Data under study >>
★ ★ ★ ★

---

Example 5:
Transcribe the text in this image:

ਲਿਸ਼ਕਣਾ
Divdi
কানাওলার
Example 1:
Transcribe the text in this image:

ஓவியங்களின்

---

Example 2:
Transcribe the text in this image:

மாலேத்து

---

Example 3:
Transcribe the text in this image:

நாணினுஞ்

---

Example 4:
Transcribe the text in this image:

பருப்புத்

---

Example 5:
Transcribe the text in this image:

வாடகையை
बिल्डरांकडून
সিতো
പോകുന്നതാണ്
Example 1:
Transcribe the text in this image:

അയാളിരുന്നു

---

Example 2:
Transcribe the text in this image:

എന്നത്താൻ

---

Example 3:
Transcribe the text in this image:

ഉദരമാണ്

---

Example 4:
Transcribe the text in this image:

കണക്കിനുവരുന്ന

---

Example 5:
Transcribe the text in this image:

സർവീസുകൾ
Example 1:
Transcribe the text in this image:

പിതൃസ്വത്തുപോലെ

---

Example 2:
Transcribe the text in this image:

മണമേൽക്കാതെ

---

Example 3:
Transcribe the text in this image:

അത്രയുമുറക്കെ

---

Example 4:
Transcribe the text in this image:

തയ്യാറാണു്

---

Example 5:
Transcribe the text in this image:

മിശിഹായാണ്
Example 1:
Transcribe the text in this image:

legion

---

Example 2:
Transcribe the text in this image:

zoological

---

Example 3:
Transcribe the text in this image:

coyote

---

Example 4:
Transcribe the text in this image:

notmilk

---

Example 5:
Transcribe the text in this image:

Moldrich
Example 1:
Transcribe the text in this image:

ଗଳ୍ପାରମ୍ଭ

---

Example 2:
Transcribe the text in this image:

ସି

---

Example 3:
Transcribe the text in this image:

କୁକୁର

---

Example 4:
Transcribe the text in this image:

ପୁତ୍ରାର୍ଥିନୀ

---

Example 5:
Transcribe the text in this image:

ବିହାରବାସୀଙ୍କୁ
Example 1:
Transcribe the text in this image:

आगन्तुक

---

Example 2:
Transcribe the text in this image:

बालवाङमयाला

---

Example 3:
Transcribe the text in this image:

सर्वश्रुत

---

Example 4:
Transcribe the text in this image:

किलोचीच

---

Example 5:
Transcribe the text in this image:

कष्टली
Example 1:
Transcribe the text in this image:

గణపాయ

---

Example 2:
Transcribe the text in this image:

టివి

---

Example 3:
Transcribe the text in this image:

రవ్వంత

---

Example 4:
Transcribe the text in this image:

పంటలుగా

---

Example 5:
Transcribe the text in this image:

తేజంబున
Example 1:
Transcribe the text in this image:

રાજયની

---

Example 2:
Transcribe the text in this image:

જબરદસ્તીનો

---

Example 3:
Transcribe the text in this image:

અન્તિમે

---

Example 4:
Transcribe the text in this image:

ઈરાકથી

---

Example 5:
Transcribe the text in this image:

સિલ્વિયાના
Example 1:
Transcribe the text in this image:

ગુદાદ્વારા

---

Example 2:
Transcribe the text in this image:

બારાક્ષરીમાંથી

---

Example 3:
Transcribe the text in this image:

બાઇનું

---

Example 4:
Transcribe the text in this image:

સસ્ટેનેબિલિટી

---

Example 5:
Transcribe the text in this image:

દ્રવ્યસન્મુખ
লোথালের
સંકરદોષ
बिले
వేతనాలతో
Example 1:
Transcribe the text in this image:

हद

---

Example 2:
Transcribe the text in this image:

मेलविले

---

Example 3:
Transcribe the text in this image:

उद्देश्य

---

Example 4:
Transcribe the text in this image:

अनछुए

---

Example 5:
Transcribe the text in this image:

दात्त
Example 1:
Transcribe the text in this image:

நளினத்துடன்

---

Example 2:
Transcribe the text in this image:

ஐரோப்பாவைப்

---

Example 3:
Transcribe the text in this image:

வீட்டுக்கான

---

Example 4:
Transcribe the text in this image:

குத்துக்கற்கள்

★ ★ ★ ★

Brief >> An exact repetition of all the entries is required.

Output >>
---

Example 5:
Transcribe the text in this image:

ਲਿਸ਼ਕਣਾ
Divdi
কানাওলার
Example 1:
Transcribe the text in this image:

ஓவியங்களின்

---

Example 2:
Transcribe the text in this image:

மாலேத்து

---

Example 3:
Transcribe the text in this image:

நாணினுஞ்

---

Example 4:
Transcribe the text in this image:

பருப்புத்

---

Example 5:
Transcribe the text in this image:

வாடகையை
बिल्डरांकडून
সিতো
പോകുന്നതാണ്
Example 1:
Transcribe the text in this image:

അയാളിരുന്നു

---

Example 2:
Transcribe the text in this image:

എന്നത്താൻ

---

Example 3:
Transcribe the text in this image:

ഉദരമാണ്

---

Example 4:
Transcribe the text in this image:

കണക്കിനുവരുന്ന

---

Example 5:
Transcribe the text in this image:

സർവീസുകൾ
Example 1:
Transcribe the text in this image:

പിതൃസ്വത്തുപോലെ

---

Example 2:
Transcribe the text in this image:

മണമേൽക്കാതെ

---

Example 3:
Transcribe the text in this image:

അത്രയുമുറക്കെ

---

Example 4:
Transcribe the text in this image:

തയ്യാറാണു്

---

Example 5:
Transcribe the text in this image:

മിശിഹായാണ്
Example 1:
Transcribe the text in this image:

legion

---

Example 2:
Transcribe the text in this image:

zoological

---

Example 3:
Transcribe the text in this image:

coyote

---

Example 4:
Transcribe the text in this image:

notmilk

---

Example 5:
Transcribe the text in this image:

Moldrich
Example 1:
Transcribe the text in this image:

ଗଳ୍ପାରମ୍ଭ

---

Example 2:
Transcribe the text in this image:

ସି

---

Example 3:
Transcribe the text in this image:

କୁକୁର

---

Example 4:
Transcribe the text in this image:

ପୁତ୍ରାର୍ଥିନୀ

---

Example 5:
Transcribe the text in this image:

ବିହାରବାସୀଙ୍କୁ
Example 1:
Transcribe the text in this image:

आगन्तुक

---

Example 2:
Transcribe the text in this image:

बालवाङमयाला

---

Example 3:
Transcribe the text in this image:

सर्वश्रुत

---

Example 4:
Transcribe the text in this image:

किलोचीच

---

Example 5:
Transcribe the text in this image:

कष्टली
Example 1:
Transcribe the text in this image:

గణపాయ

---

Example 2:
Transcribe the text in this image:

టివి

---

Example 3:
Transcribe the text in this image:

రవ్వంత

---

Example 4:
Transcribe the text in this image:

పంటలుగా

---

Example 5:
Transcribe the text in this image:

తేజంబున
Example 1:
Transcribe the text in this image:

રાજયની

---

Example 2:
Transcribe the text in this image:

જબરદસ્તીનો

---

Example 3:
Transcribe the text in this image:

અન્તિમે

---

Example 4:
Transcribe the text in this image:

ઈરાકથી

---

Example 5:
Transcribe the text in this image:

સિલ્વિયાના
Example 1:
Transcribe the text in this image:

ગુદાદ્વારા

---

Example 2:
Transcribe the text in this image:

બારાક્ષરીમાંથી

---

Example 3:
Transcribe the text in this image:

બાઇનું

---

Example 4:
Transcribe the text in this image:

સસ્ટેનેબિલિટી

---

Example 5:
Transcribe the text in this image:

દ્રવ્યસન્મુખ
লোথালের
સંકરદોષ
बिले
వేతనాలతో
Example 1:
Transcribe the text in this image:

हद

---

Example 2:
Transcribe the text in this image:

मेलविले

---

Example 3:
Transcribe the text in this image:

उद्देश्य

---

Example 4:
Transcribe the text in this image:

अनछुए

---

Example 5:
Transcribe the text in this image:

दात्त
Example 1:
Transcribe the text in this image:

நளினத்துடன்

---

Example 2:
Transcribe the text in this image:

ஐரோப்பாவைப்

---

Example 3:
Transcribe the text in this image:

வீட்டுக்கான

---

Example 4:
Transcribe the text in this image:

குத்துக்கற்கள்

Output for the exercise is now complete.